Germany, long the backbone of European stability, descended into political crisis on Monday as after talks to form a coalition government failed and Chancellor Angela Merkel called for new elections. John Yang talks to Ian Bremmer, president of the Eurasia Group, about what it means for that country, Europe and the U.S.
Read the Full Transcript
Germany descended into political crisis today, as Chancellor Angela Merkel called for new elections after talks to form a coalition government collapsed.
John Yang has more.
Chancellor Merkel’s 12 years in office have cemented Germany as Europe’s backbone of stability. But her political future is now in jeopardy. She was weakened in national elections two months ago by a new and strong challenge from the far right.
Overhanging it all? Merkel’s open-door immigration policy of the last two years.
For what all this means for Germany, for Europe, and for the United States, we turn now to Ian Bremmer, the founder and president of the Eurasia Group.
Ian Bremmer, thanks for joining us.
As we said, Germany for so long has been sort of the rock of stability in Europe, politically and economically. How did we get to this place?
Well, that’s right.
And, certainly, since the financial crisis in 2008, the one thing that everyone could count on in Europe was a strong German chancellor in Angela Merkel. But, you know, this last election didn’t go well for her.
It was the worst performance of her party in decades. And it’s not because the economy was doing badly. Indeed, well over 80 percent of Germans were optimistic about the future of the German economy, and the middle class and the working class, unlike in France, the U.K., or the United States, felt pretty good.
But they hated her migration policy. You remember when Merkel said, we can do this, and they allowed in a million refugees from Syria to come into Germany, it was incredibly unpopular. She had to back away from the policy pretty quickly. She didn’t get support from other European nations, certainly not from President Obama or later Trump, or from the Germans themselves.
And that really hurt her.

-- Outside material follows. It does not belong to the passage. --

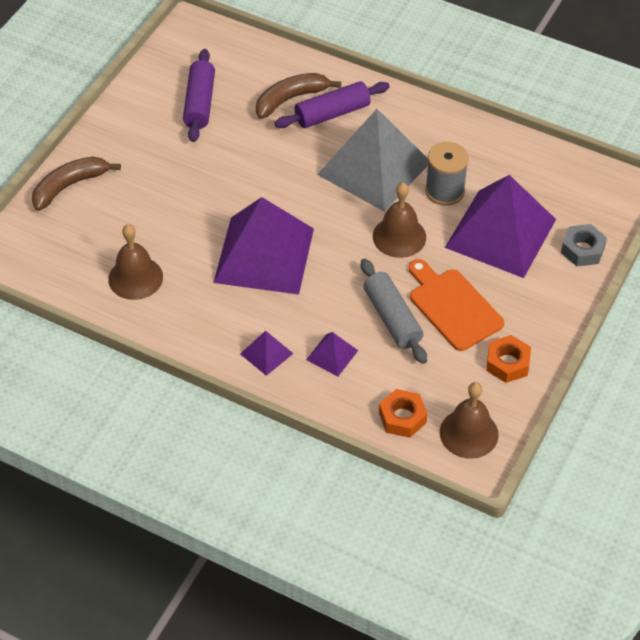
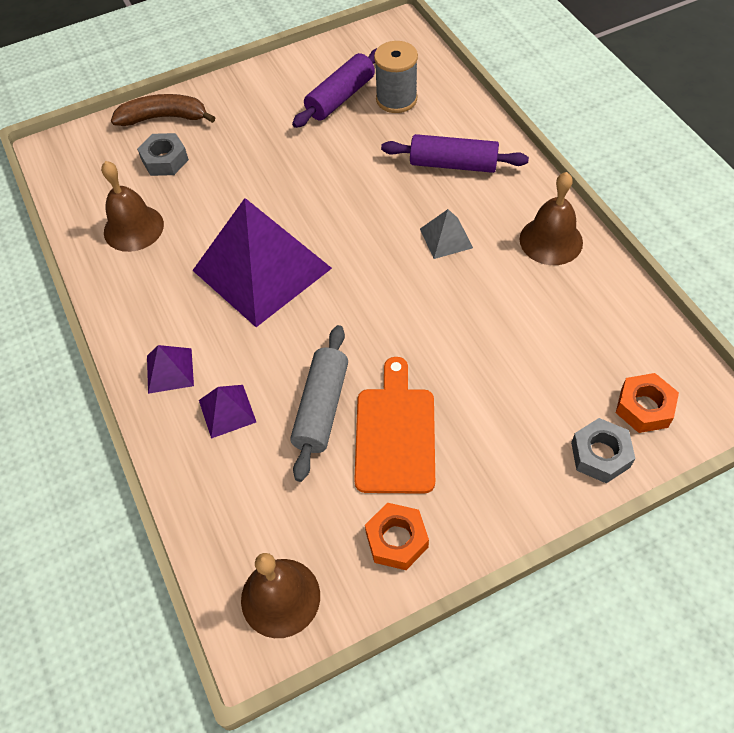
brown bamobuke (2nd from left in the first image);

It also opened the door for the far-right Alternatives for Germany Deutschland party.
What does this say about or how does this play into the story, the narrative of these far-right parties across Europe gaining strength and hurting the established parties?
It’s very much of a piece.
Now, to be very clear, there’s no remote conversation about Germany leaving the Eurozone. Everyone in Germany understands that it keeps the cost of German exports low, it benefits them. They are a structural beneficiary of staying in. So, it’s not euro-skepticism, but it is about building walls.
It’s about keeping Germany more German. And the fact that 13 percent of the population voted for this party, the Alternatives for Deutschland. It’s the first time a nationalist party has been in the Bundestag since World War II. You only needed 5 percent to get in. They got 13 percent.
That’s extraordinary. And it really points to former East Germany, which feels kind of like Rust Belt or Appalachia, but in Germany; 50 percent of voting age people in former East Germany say they don’t believe reunification worked, that they were left behind, and 27 percent of that population actually voted for the AFD in recent elections.
That trend is only going to grow. And that’s one of the reasons why if you were to have new early elections in Germany, the potential that outcome is going to be even worse for Merkel than the last election she had is very real.
You mentioned the possibility of new elections.
Mrs. Merkel has said she doesn’t like the idea of a minority government. She seemed to be opening the door to new elections, but you say that’s not — the outcome will hurt her even more, likely to hurt her even more?
It could. It could easily.
There is no good outcome here for Merkel. This clearly weakens her significantly. It means that the ability of the Germans to act as a real partner for Emmanuel Macron in France to try to strengthen European institutions is really off the table right now.
Now, it’s really up to the German president to decide how he wants to respond right now. Does he want to put Merkel forward or someone else as chancellor and have a vote in parliament, and then, after that process, you can have early elections, or force Angela Merkel to try to work harder to put a coalition together?
But, you know, I think, even if they try to put together another grand coalition, it’s very unlikely that would cohere into a government. So, whether it’s sooner or later, I think we’re likely heading for another round of elections.
And, as you just suggested, the outcome is not going to return a strong Germany. I do believe Merkel is ultimately likely to still get another term out of this. But it’s very different than the Merkel-driven Germany that we have seen in previous years.
Ian Bremmer of the Eurasia Group, thanks for helping us understand this.